Once the clean automated path is blocked, people often start improvising:
- one manual browser for the challenge
- another browser for the actual task
- partial screenshots
- copied HTML from the wrong frame
- assumptions about what would have happened after the challenge
That is how proof quality degrades.
Why this matters
During an investigation, a browser path is often being used to answer one of these questions:
- what does the real UI show right now?
- which exact button or dialog state matters?
- is the saved HTML the same as the rendered state?
- which route fragment is still valid?
If the automation path is blocked, the investigation has to account for that blocker explicitly instead of pretending the missing evidence is equivalent to a negative result.
The three states I distinguish now
| State | What it means |
|---|---|
| Automated success | The browser reached the intended DOM/runtime path and the evidence is complete |
| Manual bridge needed | A human has to clear a gate, then automation may resume |
| Hard blocker | The session cannot proceed safely or repeatably right now |
That middle state matters a lot. Many investigations are not "blocked forever." They are "blocked until a human clears exactly one step."
What I do instead of brute forcing it
My preferred sequence is:
- preserve the blocker evidence
- launch a separate, clearly scoped headed session if needed
- let the human clear the gate
- resume automation from the now-authenticated session
- save artifacts from the real post-gate state
This keeps the proof chain cleaner than mixing one-off manual browsing with later guesswork.
A command trail that reflects that model
# 1. Launch a separate headed session for the blocked surface
python3 ensure-browser-session.py --port 9230 --headed --target-url https://example.invalid
# 2. Record the blocker artifact first
python3 capture-blocked-state.py --port 9230 --output history/blocked-proof/
# 3. After the manual gate is cleared, resume the structured automation
python3 collect-real-ui-proof.py --port 9230 --output history/post-gate-proof/
The important part is not the exact script names.

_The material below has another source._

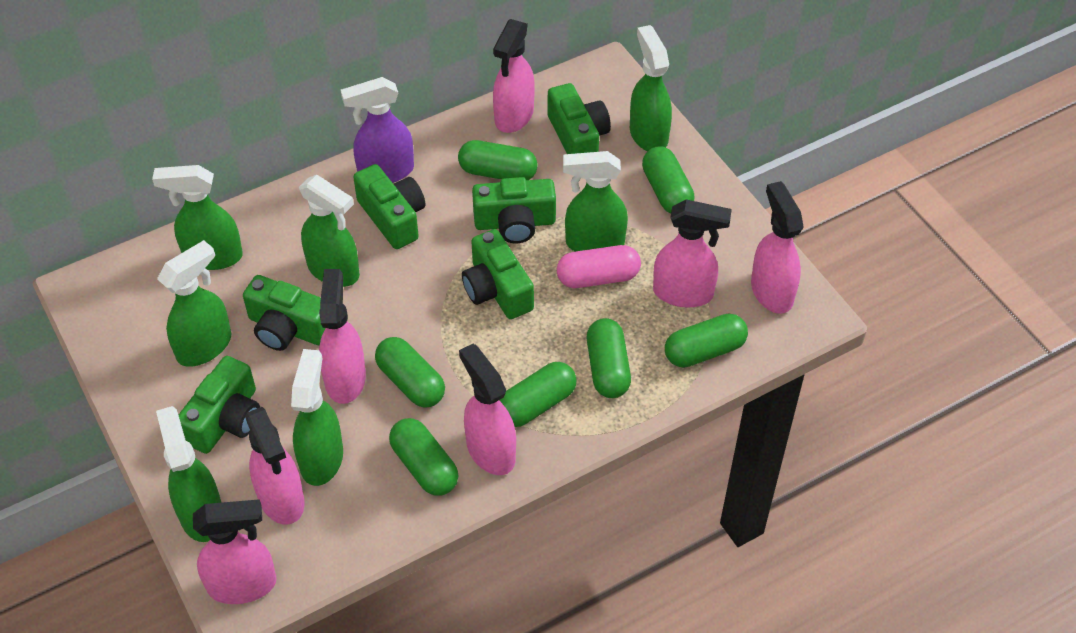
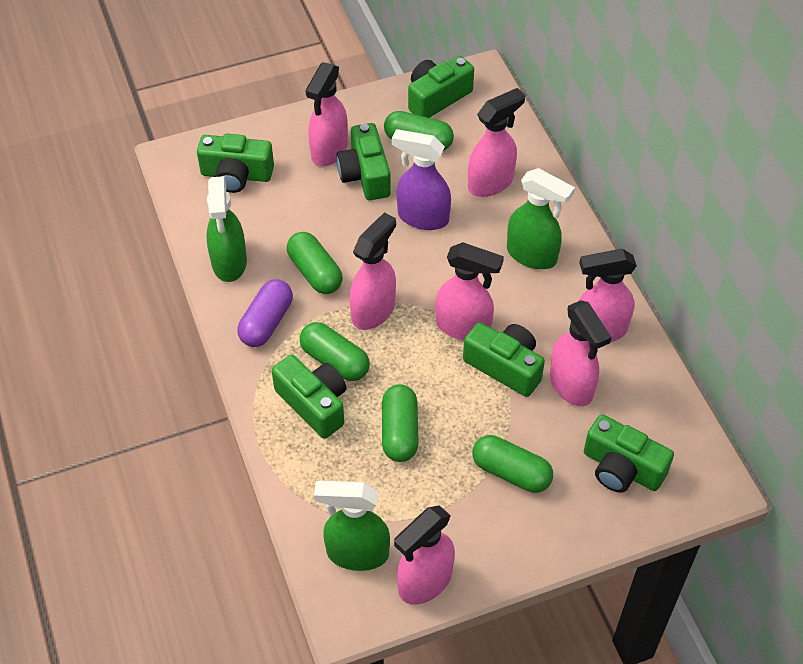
green capsule: 7 -> 5
green spray bottle: 7 -> 3
pink capsule: 1 -> 0
purple capsule: 0 -> 1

The important part is the explicit handoff.
In plain language, those example commands do three different jobs:
ensure-browser-session.pystarts a separate browser profile on its own debugging port so the blocked flow does not contaminate the main sessioncapture-blocked-state.pysaves the proof that the current stop point is the challenge page rather than the real application DOMcollect-real-ui-proof.pyresumes structured inspection after the human clears the blocker, so the later screenshots/HTML/runtime notes all come from the real target state
The filenames here are illustrative. The reusable rule is what matters: separate the blocked session, preserve evidence of the blocker, and only then resume the automated collection path.
Failure case: what goes wrong if I skip the handoff model
If I skip that structure, I get mixed evidence:
- screenshots from one session
- HTML from another
- cookies in a third
- conclusions that assume all of them refer to the same state
That is especially dangerous when the system under investigation has expiring auth or anti-bot checks.
Why this matters for AI-assisted work
AI agents are very good at continuing confidently after a blocker page.
That is exactly why I want the blocker to be first-class in the workflow.
The right conclusion is often:
> "I do not have the actual runtime DOM yet. I only have the blocker state."
That is a useful result, but it is not the same result as a successful DOM inspection.
What I'd do differently now
I used to treat browser blockers as an inconvenience outside the "real" work. What I'd do differently now is design the browser workflow around them from the start: separate session, explicit handoff, and artifact-backed resumption. It turns a messy interruption into a real operator state.